■ WHAT THE EXERCISE ASKS: Copy out all of the records below, swapping "top-left" for "upper-left" wherever it occurs and leaving everything else as it stands.

■ RECORDS PROVIDED:
- - - -

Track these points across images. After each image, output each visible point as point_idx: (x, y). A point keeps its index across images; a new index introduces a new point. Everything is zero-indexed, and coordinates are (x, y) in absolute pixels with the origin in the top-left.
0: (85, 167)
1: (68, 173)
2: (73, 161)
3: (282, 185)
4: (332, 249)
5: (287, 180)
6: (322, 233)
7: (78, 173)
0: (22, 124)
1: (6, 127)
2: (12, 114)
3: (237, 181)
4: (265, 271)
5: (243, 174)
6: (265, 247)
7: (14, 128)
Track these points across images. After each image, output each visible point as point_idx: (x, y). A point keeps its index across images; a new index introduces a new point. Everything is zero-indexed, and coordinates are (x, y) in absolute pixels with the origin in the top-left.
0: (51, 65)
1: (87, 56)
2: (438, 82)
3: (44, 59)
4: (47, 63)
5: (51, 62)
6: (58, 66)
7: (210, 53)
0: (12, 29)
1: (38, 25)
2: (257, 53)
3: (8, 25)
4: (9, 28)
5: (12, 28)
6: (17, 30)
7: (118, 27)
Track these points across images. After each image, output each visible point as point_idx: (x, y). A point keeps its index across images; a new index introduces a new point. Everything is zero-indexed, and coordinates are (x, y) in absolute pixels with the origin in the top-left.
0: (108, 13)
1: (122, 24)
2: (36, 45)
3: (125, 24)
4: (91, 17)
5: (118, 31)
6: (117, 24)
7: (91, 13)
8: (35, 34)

- - - -

■ ANSWER:
Track these points across images. After each image, output each visible point as point_idx: (x, y). A point keeps its index across images; a new index introduces a new point. Everything is zero-indexed, and coordinates are (x, y) in absolute pixels with the origin in the upper-left.
0: (85, 167)
1: (68, 173)
2: (73, 161)
3: (282, 185)
4: (332, 249)
5: (287, 180)
6: (322, 233)
7: (78, 173)
0: (22, 124)
1: (6, 127)
2: (12, 114)
3: (237, 181)
4: (265, 271)
5: (243, 174)
6: (265, 247)
7: (14, 128)
Track these points across images. After each image, output each visible point as point_idx: (x, y). A point keeps its index across images; a new index introduces a new point. Everything is zero-indexed, and coordinates are (x, y) in absolute pixels with the origin in the upper-left.
0: (51, 65)
1: (87, 56)
2: (438, 82)
3: (44, 59)
4: (47, 63)
5: (51, 62)
6: (58, 66)
7: (210, 53)
0: (12, 29)
1: (38, 25)
2: (257, 53)
3: (8, 25)
4: (9, 28)
5: (12, 28)
6: (17, 30)
7: (118, 27)
Track these points across images. After each image, output each visible point as point_idx: (x, y). A point keeps its index across images; a new index introduces a new point. Everything is zero-indexed, and coordinates are (x, y) in absolute pixels with the origin in the upper-left.
0: (108, 13)
1: (122, 24)
2: (36, 45)
3: (125, 24)
4: (91, 17)
5: (118, 31)
6: (117, 24)
7: (91, 13)
8: (35, 34)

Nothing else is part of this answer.